(Collected data)
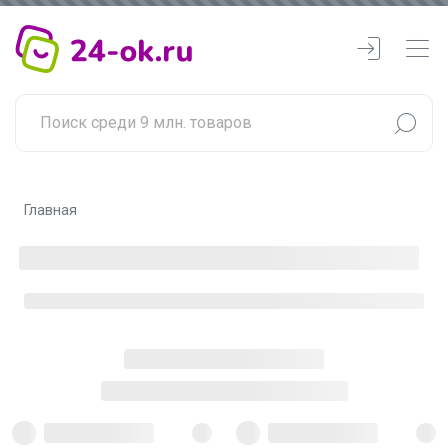
Главная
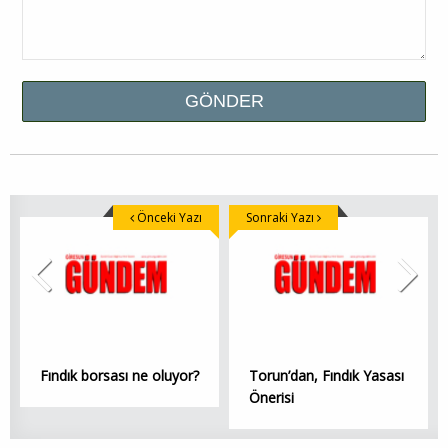
Önceki Yazı
Sonraki Yazı
Fındık borsası ne oluyor?
Torun’dan, Fındık Yasası
Önerisi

* Task item *
Reproduce the lines starting at the line containing "Önceki Yazı" and running through the last line of the rows above, both ends included, without altering any of them.

* Exercise result *
Önceki Yazı
Sonraki Yazı
Fındık borsası ne oluyor?
Torun’dan, Fındık Yasası
Önerisi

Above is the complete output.